§ TU TAREA: Copia sin cambios, del texto sobre la educación de los hijos, el pasaje que empieza con las palabras «Un curso suspendido» y termina con «déspotas con ellos.».

Educar es enseñarles a ser libres para que asuman sus responsabilidades y cometan sus propios errores.

SXC

En una de las anécdotas sobre la vida de Sigmund Freud, se comenta que un día recibió la visita de una madre preocupada que le hizo la pregunta: “¿Cómo debo educar a mi hijo?” El creador del psicoanálisis le contestó: “Como le dé la gana. De todos modos estará mal”. Un par de décadas antes, el polémico Oscar Wilde ya decía que los niños empiezan amando a sus padres y, cuando han crecido, los juzgan; sólo a veces llegan a perdonarlos.

Presionados por las carencias de su propia educación, muchos padres intentan dar a sus hijos todo aquello que no tuvieron y más. Se esmeran tanto en sus atenciones que generan toda clase de dudas e inseguridades en los pequeños. Sienten la necesidad de gustar a los hijos, lo cual no significa dar una buena educación. A menudo el resultado acaba siendo justamente lo contrario.

Padres, no amigos

El pediatra Aldo Naouri, especialista en relaciones intrafamiliares, desaconseja totalmente este enfoque educativo. Asegura que la expresión “somos amigos” entre padres e hijos es el peor maltrato que se le puede infringir a un niño, porque todo hijo está condenado a amar y odiar a la vez a sus padres para, después, seguir su propio camino.

Los límites son necesarios para que los niños se sientan seguros, pero deben complementarse con el refuerzo positivo

En palabras de este influyente experto en el mundo educativo francés, no sólo no existen los padres perfectos, sino que “la relación entre padres e hijos no puede ni debe ser horizontal. En un vuelo, al piloto del avión no se le ocurriría, en aras de la democracia, invitar a un pasajero a que pilote. Del mismo modo, es irresponsable ceder el timón de la educación a los propios niños. Incluso es desaconsejable que, cuando les pedimos algo, acabemos cada frase con un ‘por favor’. Los padres odiamos tanto las dictaduras que hemos olvidado que la autoridad es necesaria.”

La consecuencia de una educación demasiado laxa, en la que los caprichos del niño siempre son satisfechos, es la baja tolerancia a la frustración. Si los hijos se acostumbran a obtener todo lo que desean a través de los padres, cuando se hagan adultos no sabrán asimilar las negativas y fracasos.

Un curso suspendido en la universidad, un desengaño amoroso, un despido laboral… Los que han crecido entre algodones no conocen la frustración y, por lo tanto, no reaccionan de forma constructiva ante estos reveses habituales en la vida. En lugar de aprender del golpe, adoptan el papel de víctimas y buscan culpables, dañando a otros o a sí mismos a causa del fracaso. En casos extremos, estos niños pueden desarrollar en la adolescencia el denominado “síndrome del emperador”, que caracteriza a los hijos que maltratan a sus padres y que se comportan como verdaderos déspotas con ellos.

§ DATOS EXTRAÍDOS:
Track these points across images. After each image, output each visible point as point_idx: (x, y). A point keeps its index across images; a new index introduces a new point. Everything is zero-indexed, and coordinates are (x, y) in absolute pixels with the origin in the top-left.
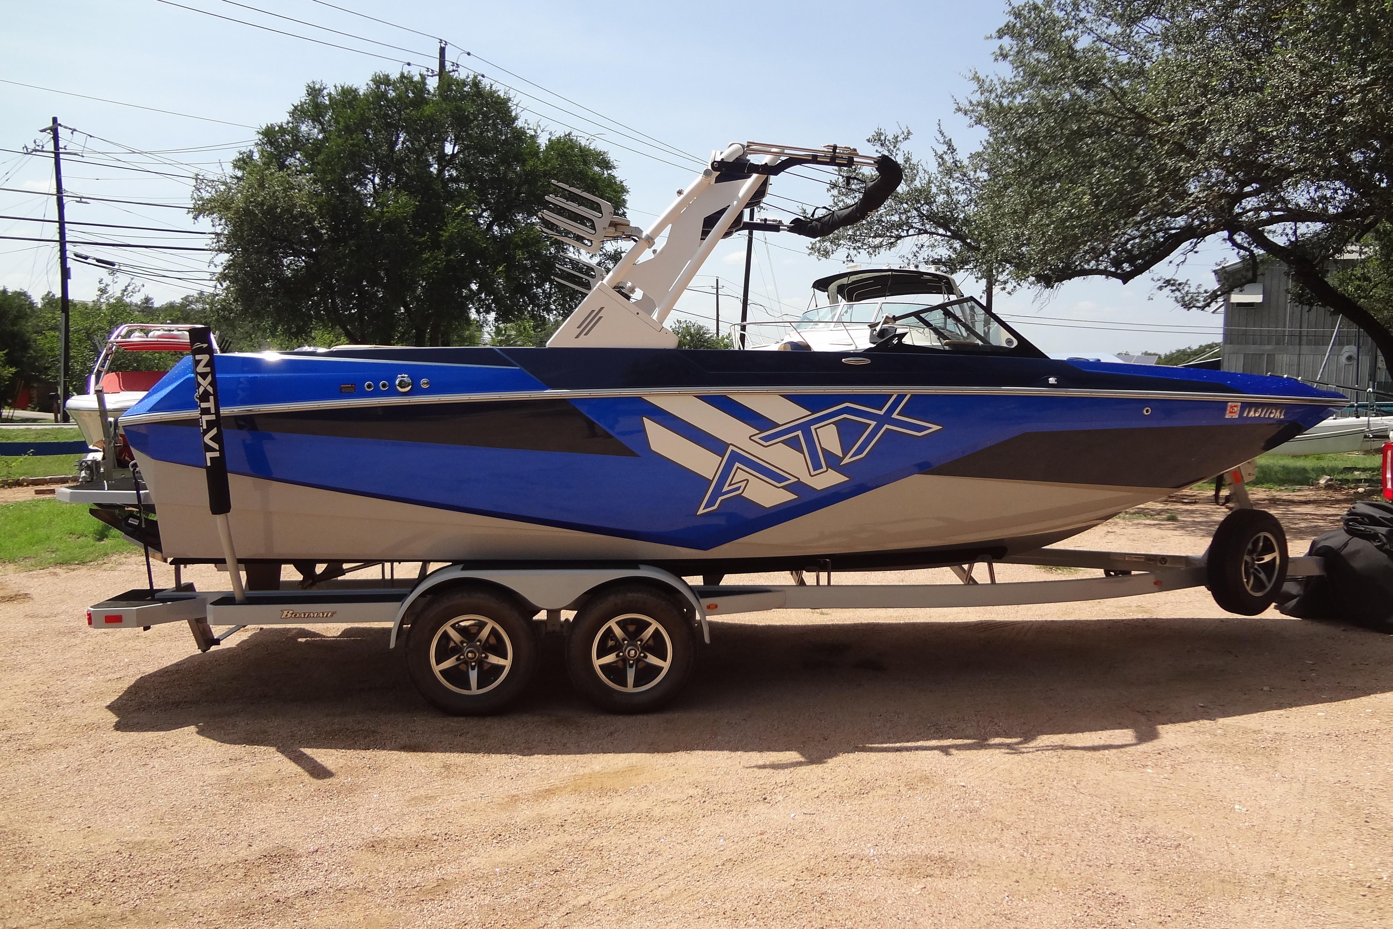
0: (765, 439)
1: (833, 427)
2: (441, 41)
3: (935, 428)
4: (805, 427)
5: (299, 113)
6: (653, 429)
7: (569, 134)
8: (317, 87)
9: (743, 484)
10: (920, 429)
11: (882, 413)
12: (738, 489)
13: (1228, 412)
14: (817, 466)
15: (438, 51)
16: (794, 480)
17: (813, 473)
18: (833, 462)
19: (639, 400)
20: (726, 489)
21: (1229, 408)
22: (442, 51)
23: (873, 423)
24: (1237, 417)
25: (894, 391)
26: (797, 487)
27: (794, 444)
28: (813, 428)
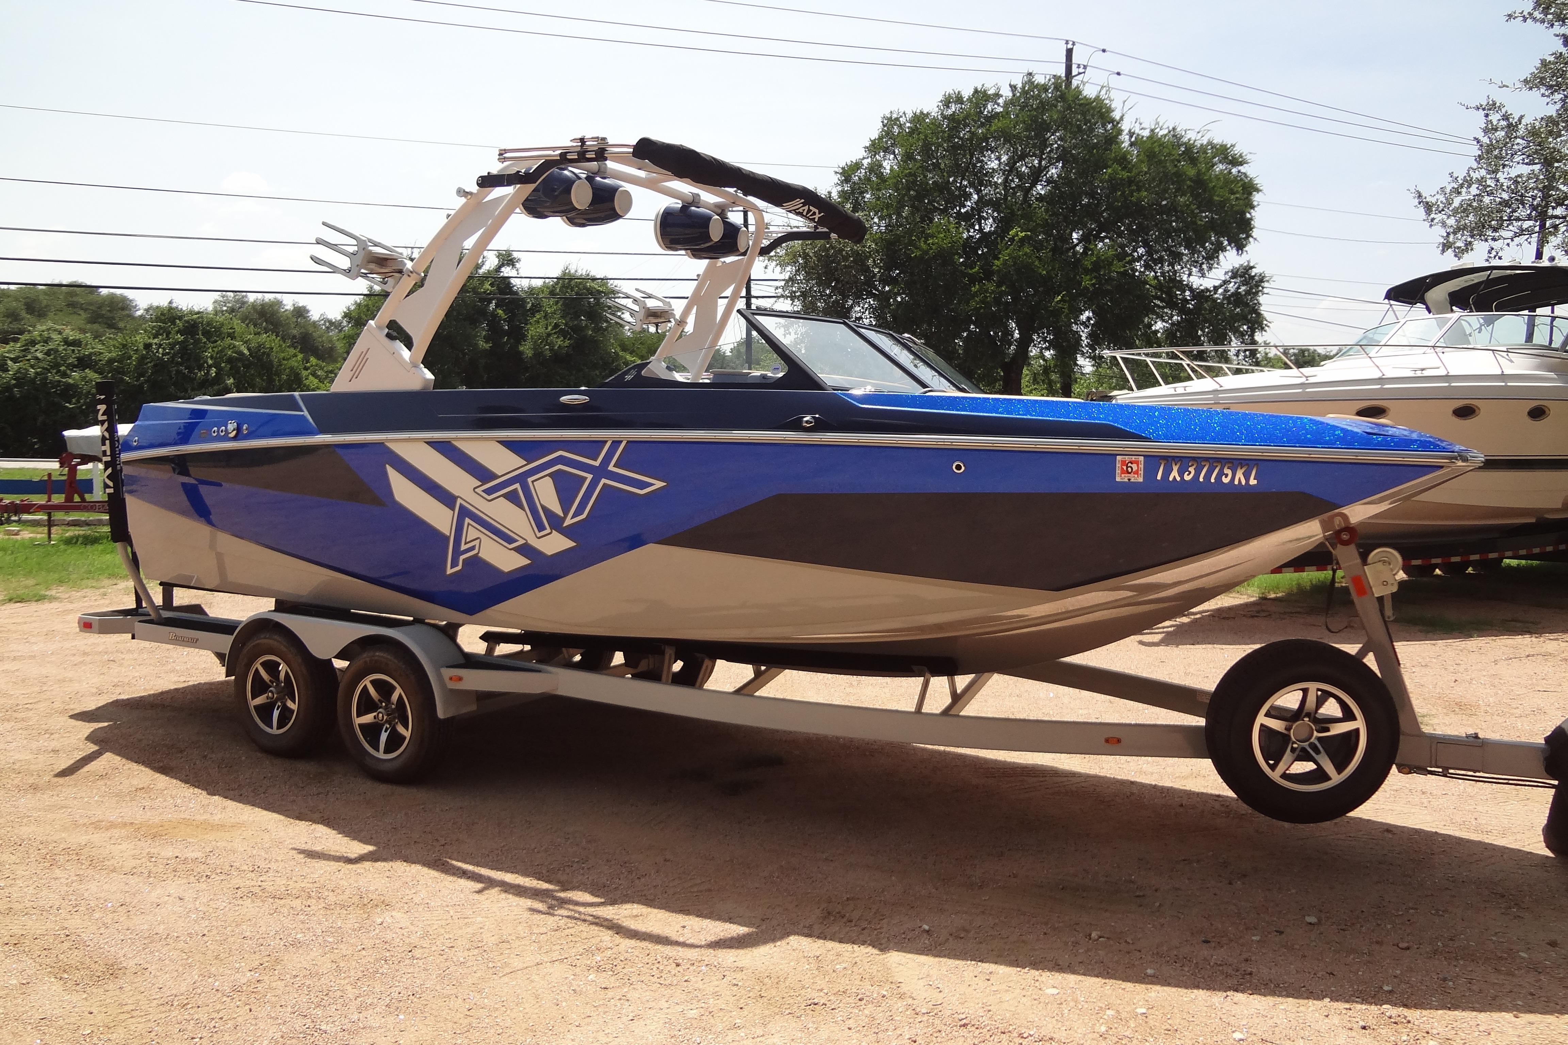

§ TU RESPUESTA:
Un curso suspendido en la universidad, un desengaño amoroso, un despido laboral… Los que han crecido entre algodones no conocen la frustración y, por lo tanto, no reaccionan de forma constructiva ante estos reveses habituales en la vida. En lugar de aprender del golpe, adoptan el papel de víctimas y buscan culpables, dañando a otros o a sí mismos a causa del fracaso. En casos extremos, estos niños pueden desarrollar en la adolescencia el denominado “síndrome del emperador”, que caracteriza a los hijos que maltratan a sus padres y que se comportan como verdaderos déspotas con ellos.